Four years ago, I received a diagnosis that has changed my life. In 2012 at age eight, I was diagnosed with severe Crohn's disease. Actually, I was initially diagnosed with ulcerative colitis. They're both inflammatory bowel diseases that can be difficult for doctors to tell apart. In my case, the inflammation was found only in my colon, so since I didn't have any other symptoms of Crohn's or granulomas present, my doctors believed it was ulcerative colitis the whole time.

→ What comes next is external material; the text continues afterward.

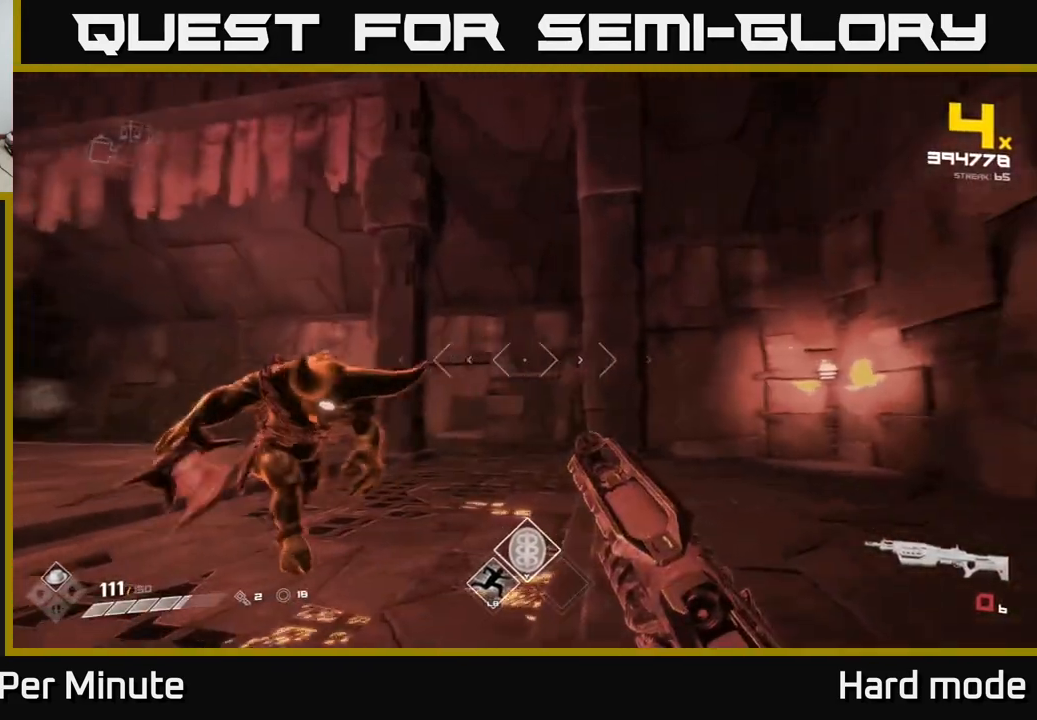
{"buttons": [], "left_stick": "down-left", "right_stick": "right", "events": [[17, "right_stick", "center"], [233, "left_stick", "down-left"], [250, "right_stick", "right"], [367, "R1", "down"], [500, "R1", "up"]]}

Over the next several years, I would have many ER visits, hospitalizations, and medical appointments. I've been wheeled into the operating room 13 times. One of those visits I had a colectomy where surgeons removed my entire colon and out of that ordeal, I gained a fancy ostomy bag for collecting poop. I donated my colon to science to help find a cure for this disease so hopefully others wouldn't have to go through the same struggles as me. After my colectomy, things were still looking bad inside, so the doctors were thinking that I might have to have a major part of my small intestine removed too.
I've had so many medical treatments and procedures, it's overwhelming. At one point I was taking about 18 different pills, and each medication brought new side effects (some of them tolerable, some of them a nightmare) but treatment after treatment failed to control the symptoms so I kept getting sicker and sicker. The Remicade dramatically failed, leaving me with bleeding psoriasis all over my entire body, I did worry that we'd never find a treatment that worked. It's basically trial and error to find the right combo that works well for each patient. The Stelara injections they started me on were, and still are, quite new to treating IBD and not always effective. But taking a chance to see if it helped without major side effects was worth the risk compared to more surgery or doing nothing. A year later and I'm no longer at risk (at the moment) for losing part of my small intestine. In fact, things look almost normal inside! After four long years, my Crohn's is finally starting to get under control.
Despite disappointment after disappointment, going through all of this has taught me a lot about strength, survival, and resilience. It's also taught me about hope and patience, but the main thing I want to pass along to others is HOPE. I worried about my future and what it would be like. Would I still be able to achieve my dreams of being a scientist? Could I still attend school? Am I going to spend my childhood with doctors and nurses?
You got to keep trying. There is no failure as long as you don't give up. Keep moving forward. You CAN do this. Change is scary, but if you don't do something things will stay the same. Keep your head up. It does take time to find the right combo of treatments, but when you do it's a major accomplishment.
Through all of this, I knew I wanted to do something to help others going through similar struggles. A few years ago I asked my mom if we could raise money to transform the treatment rooms at Sick Kids Hospital into a child-friendly place of hope and healing. I envisioned a colorful bubble-tube machine as a source of distraction. I wanted each room to get a fresh coat of paint in a relaxing color (I find the yellowness of the room hard to look at), and cloud panels to cover the fluorescent ceiling lights. Your donation to Jacobs Healing Rooms will help me make this wish come true. These new rooms will bring happiness to kids who are in the hospital and give them HOPE for a brighter future.